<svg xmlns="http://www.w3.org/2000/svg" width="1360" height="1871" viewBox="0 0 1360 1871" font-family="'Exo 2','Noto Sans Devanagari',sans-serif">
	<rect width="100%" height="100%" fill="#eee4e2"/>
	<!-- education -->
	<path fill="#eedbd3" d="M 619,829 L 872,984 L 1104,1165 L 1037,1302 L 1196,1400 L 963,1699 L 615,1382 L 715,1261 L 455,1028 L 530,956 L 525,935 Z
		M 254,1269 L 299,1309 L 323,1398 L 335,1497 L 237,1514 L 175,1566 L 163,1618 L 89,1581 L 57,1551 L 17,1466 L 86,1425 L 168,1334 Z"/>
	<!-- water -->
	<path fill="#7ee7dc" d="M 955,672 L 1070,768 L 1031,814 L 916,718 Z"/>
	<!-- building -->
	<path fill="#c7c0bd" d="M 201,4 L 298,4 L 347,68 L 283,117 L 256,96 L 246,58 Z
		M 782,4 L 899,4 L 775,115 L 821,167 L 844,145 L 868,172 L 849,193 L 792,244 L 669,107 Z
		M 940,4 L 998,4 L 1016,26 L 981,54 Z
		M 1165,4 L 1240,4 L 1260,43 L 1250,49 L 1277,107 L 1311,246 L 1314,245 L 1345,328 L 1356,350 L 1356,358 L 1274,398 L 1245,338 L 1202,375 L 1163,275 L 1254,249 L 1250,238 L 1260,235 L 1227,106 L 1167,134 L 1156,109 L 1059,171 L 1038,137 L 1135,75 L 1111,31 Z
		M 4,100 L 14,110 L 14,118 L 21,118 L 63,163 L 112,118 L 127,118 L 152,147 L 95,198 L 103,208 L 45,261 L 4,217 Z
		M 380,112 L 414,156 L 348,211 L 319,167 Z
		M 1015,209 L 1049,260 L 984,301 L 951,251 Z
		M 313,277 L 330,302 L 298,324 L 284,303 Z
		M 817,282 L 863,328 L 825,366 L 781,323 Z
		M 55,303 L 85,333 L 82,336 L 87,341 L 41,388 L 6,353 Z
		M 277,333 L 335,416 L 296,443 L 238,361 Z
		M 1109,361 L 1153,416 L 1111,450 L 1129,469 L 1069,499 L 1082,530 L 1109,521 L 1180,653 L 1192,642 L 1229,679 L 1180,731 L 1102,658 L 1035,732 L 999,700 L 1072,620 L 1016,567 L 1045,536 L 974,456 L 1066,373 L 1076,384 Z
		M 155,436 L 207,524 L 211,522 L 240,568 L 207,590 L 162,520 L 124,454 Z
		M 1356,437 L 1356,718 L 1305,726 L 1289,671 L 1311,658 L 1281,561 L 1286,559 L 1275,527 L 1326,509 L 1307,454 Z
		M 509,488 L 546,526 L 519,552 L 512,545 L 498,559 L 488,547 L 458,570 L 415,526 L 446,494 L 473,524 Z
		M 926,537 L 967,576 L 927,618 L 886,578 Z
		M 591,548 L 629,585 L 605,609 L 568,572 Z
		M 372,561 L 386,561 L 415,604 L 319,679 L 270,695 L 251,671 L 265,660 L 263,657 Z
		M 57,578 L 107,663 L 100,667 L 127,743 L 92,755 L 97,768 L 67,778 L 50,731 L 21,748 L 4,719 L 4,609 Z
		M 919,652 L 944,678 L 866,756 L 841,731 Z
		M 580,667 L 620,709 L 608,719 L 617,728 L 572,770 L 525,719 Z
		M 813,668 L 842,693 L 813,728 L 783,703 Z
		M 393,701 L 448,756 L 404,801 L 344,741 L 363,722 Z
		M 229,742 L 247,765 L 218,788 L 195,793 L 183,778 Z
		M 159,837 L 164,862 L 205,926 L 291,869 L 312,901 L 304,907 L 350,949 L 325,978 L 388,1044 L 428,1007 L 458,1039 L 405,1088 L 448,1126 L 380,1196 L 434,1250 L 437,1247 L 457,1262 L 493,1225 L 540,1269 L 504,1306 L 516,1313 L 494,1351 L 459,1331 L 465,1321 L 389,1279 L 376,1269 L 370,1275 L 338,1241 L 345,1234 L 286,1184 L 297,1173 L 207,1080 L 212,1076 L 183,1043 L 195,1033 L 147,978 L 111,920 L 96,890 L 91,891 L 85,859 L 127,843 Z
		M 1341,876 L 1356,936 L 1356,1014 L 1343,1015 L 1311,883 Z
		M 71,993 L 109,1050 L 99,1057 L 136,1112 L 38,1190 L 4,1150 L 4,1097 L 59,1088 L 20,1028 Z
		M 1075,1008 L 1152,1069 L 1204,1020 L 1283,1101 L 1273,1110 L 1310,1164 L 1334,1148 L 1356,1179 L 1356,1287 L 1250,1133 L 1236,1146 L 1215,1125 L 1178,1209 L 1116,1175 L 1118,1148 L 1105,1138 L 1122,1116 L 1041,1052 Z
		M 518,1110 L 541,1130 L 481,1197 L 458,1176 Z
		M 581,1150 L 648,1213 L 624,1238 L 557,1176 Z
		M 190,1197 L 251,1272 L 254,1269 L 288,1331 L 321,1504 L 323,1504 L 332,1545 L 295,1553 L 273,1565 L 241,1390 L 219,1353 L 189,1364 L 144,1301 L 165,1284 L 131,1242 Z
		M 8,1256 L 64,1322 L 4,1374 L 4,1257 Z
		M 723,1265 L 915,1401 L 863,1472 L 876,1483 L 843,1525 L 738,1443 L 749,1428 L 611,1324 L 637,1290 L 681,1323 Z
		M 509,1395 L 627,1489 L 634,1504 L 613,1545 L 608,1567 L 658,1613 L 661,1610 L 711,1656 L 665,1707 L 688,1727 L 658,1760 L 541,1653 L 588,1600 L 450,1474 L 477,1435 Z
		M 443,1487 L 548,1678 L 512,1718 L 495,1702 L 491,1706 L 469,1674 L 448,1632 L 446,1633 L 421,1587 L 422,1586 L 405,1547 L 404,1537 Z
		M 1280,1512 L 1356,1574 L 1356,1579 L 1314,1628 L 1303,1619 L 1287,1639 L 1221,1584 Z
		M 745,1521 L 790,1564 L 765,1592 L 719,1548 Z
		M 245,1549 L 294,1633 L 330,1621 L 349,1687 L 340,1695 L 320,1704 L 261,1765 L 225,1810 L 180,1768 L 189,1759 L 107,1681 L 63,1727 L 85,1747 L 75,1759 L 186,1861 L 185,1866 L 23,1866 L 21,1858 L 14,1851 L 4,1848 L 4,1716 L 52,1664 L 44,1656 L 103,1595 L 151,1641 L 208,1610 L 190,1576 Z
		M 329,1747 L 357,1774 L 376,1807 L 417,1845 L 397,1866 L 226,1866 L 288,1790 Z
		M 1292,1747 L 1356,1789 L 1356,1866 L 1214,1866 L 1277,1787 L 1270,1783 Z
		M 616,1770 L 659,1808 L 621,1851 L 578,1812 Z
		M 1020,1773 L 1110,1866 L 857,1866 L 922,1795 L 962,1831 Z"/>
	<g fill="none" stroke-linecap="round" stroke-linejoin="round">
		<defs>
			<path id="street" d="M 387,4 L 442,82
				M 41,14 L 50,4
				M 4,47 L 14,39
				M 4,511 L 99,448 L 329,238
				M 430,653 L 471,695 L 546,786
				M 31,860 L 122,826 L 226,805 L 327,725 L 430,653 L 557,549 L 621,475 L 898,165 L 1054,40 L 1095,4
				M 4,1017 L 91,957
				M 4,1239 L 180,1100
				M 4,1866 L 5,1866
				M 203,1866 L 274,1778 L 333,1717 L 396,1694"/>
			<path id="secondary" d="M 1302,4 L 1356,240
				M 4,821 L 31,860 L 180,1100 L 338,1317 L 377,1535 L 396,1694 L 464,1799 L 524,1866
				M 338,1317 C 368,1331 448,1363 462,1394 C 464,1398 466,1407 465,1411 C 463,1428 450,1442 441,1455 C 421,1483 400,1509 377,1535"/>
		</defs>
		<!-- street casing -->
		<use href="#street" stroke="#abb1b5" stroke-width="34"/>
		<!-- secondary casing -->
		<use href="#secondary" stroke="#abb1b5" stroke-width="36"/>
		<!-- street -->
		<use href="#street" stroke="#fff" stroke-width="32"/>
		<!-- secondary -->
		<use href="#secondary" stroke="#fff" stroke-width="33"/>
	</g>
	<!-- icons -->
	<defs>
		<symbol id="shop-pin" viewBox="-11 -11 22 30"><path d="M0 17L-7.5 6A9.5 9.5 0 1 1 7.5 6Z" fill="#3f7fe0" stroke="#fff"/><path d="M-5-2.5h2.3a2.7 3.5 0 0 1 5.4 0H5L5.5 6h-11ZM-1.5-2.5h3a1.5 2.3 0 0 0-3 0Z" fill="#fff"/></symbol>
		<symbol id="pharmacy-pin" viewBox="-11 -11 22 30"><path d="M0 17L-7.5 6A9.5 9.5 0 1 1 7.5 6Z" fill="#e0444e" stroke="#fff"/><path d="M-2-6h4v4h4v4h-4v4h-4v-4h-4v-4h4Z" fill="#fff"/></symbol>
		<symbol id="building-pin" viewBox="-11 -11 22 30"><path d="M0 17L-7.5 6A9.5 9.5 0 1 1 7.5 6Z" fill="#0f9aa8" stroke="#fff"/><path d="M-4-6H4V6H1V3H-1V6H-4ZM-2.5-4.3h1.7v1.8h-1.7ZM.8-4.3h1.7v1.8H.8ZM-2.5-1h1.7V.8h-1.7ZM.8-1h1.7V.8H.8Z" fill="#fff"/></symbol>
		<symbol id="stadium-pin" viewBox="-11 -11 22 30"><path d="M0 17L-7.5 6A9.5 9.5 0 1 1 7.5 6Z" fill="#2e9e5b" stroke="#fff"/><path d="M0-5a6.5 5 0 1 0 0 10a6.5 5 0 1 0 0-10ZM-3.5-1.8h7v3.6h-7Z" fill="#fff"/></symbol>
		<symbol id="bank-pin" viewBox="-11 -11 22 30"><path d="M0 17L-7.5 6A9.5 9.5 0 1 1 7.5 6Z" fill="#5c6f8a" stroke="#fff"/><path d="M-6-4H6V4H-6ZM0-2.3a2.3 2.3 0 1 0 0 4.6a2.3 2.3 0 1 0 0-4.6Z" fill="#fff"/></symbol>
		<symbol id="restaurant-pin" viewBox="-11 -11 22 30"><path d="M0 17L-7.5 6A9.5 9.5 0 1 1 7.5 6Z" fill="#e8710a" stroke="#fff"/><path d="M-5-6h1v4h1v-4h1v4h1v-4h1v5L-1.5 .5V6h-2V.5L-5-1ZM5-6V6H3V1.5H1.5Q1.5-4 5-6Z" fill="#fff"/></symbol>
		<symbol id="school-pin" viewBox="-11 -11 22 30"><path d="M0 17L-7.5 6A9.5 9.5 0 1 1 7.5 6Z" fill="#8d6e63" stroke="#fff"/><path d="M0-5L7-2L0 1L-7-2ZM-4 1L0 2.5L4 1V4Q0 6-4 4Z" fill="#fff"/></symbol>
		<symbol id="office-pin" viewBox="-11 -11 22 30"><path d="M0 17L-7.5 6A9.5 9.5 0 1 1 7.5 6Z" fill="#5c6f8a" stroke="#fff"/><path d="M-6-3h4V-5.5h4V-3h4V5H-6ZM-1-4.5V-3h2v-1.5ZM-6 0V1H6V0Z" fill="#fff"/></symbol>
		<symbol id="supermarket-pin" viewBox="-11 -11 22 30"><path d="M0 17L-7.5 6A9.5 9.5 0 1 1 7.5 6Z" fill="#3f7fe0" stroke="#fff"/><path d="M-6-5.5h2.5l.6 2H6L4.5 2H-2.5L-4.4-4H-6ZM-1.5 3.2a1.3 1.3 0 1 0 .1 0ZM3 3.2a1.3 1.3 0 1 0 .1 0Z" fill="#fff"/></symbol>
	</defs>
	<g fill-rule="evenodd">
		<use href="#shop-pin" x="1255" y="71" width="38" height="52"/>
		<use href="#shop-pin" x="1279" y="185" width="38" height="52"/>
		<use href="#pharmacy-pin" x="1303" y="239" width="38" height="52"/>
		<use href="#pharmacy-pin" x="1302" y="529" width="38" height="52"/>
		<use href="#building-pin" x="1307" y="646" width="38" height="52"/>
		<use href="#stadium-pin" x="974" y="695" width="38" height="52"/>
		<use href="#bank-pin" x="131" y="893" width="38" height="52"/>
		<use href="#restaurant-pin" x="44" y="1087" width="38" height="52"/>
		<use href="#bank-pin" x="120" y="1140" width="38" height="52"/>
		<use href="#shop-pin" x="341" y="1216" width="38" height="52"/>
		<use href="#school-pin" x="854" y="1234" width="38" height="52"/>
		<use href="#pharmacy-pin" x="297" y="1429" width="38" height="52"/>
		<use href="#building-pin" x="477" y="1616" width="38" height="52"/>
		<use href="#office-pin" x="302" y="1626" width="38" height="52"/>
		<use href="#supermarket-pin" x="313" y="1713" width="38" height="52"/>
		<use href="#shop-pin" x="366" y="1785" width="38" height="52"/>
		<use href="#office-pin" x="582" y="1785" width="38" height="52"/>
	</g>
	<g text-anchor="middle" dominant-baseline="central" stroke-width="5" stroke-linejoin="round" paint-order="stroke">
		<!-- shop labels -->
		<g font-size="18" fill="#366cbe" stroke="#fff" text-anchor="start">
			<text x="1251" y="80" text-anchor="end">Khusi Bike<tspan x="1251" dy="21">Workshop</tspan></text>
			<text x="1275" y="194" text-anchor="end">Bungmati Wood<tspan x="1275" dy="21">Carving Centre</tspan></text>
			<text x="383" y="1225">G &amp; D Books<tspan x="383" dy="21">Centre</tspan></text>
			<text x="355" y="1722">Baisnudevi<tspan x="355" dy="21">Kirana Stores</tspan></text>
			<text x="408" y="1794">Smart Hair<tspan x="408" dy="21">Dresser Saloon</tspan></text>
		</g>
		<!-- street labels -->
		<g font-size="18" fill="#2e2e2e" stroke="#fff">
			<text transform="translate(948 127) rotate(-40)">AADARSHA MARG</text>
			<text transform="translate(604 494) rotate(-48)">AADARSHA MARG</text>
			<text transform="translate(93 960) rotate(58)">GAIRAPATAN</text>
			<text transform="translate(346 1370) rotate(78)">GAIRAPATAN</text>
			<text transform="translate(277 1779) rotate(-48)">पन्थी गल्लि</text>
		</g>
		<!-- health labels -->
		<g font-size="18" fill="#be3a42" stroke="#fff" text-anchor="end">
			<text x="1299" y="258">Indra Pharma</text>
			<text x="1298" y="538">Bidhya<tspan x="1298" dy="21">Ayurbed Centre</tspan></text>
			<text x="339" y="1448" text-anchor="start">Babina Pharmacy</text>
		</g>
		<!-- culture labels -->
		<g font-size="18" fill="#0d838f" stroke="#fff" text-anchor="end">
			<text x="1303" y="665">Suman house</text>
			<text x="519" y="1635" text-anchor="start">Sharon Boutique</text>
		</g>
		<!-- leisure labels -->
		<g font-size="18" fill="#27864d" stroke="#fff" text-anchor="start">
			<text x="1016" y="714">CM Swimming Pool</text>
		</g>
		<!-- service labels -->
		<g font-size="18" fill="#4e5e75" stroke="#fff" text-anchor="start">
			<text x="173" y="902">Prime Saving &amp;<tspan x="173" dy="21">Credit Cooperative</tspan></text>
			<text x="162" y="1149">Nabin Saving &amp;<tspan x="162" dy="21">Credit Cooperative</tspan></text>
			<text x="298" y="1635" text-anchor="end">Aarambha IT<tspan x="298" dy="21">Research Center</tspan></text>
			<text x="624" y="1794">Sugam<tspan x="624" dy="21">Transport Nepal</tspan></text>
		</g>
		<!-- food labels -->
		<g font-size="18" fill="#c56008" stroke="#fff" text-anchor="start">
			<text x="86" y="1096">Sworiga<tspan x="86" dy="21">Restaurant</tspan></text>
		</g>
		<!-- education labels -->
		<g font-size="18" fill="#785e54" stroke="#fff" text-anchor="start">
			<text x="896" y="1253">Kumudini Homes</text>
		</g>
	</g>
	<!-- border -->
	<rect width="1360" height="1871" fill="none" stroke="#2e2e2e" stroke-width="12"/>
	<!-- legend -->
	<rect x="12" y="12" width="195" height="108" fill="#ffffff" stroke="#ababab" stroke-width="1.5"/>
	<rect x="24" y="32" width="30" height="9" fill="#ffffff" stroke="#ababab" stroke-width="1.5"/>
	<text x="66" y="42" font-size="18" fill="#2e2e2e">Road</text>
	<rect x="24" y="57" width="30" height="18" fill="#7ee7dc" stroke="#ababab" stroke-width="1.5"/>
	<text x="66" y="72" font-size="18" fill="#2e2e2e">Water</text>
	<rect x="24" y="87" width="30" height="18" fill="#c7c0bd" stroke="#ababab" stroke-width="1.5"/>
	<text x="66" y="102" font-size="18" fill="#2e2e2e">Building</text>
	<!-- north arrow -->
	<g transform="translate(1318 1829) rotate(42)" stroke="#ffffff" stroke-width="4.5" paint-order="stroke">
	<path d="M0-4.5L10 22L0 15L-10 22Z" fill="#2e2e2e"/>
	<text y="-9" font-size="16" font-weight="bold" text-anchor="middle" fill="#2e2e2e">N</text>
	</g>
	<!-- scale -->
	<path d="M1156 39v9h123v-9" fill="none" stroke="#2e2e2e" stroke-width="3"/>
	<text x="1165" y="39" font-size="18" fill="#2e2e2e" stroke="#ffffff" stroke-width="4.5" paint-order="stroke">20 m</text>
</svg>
○ ○ ○
Action item:
In the entries above, find the line with "M 591,548 L 629,585 L 605,609 L 568,572 Z" and the line with "M 229,742 L", then set down exactly those two and every line between them, nothing else.

Answer for the task:
		M 591,548 L 629,585 L 605,609 L 568,572 Z
		M 372,561 L 386,561 L 415,604 L 319,679 L 270,695 L 251,671 L 265,660 L 263,657 Z
		M 57,578 L 107,663 L 100,667 L 127,743 L 92,755 L 97,768 L 67,778 L 50,731 L 21,748 L 4,719 L 4,609 Z
		M 919,652 L 944,678 L 866,756 L 841,731 Z
		M 580,667 L 620,709 L 608,719 L 617,728 L 572,770 L 525,719 Z
		M 813,668 L 842,693 L 813,728 L 783,703 Z
		M 393,701 L 448,756 L 404,801 L 344,741 L 363,722 Z
		M 229,742 L 247,765 L 218,788 L 195,793 L 183,778 Z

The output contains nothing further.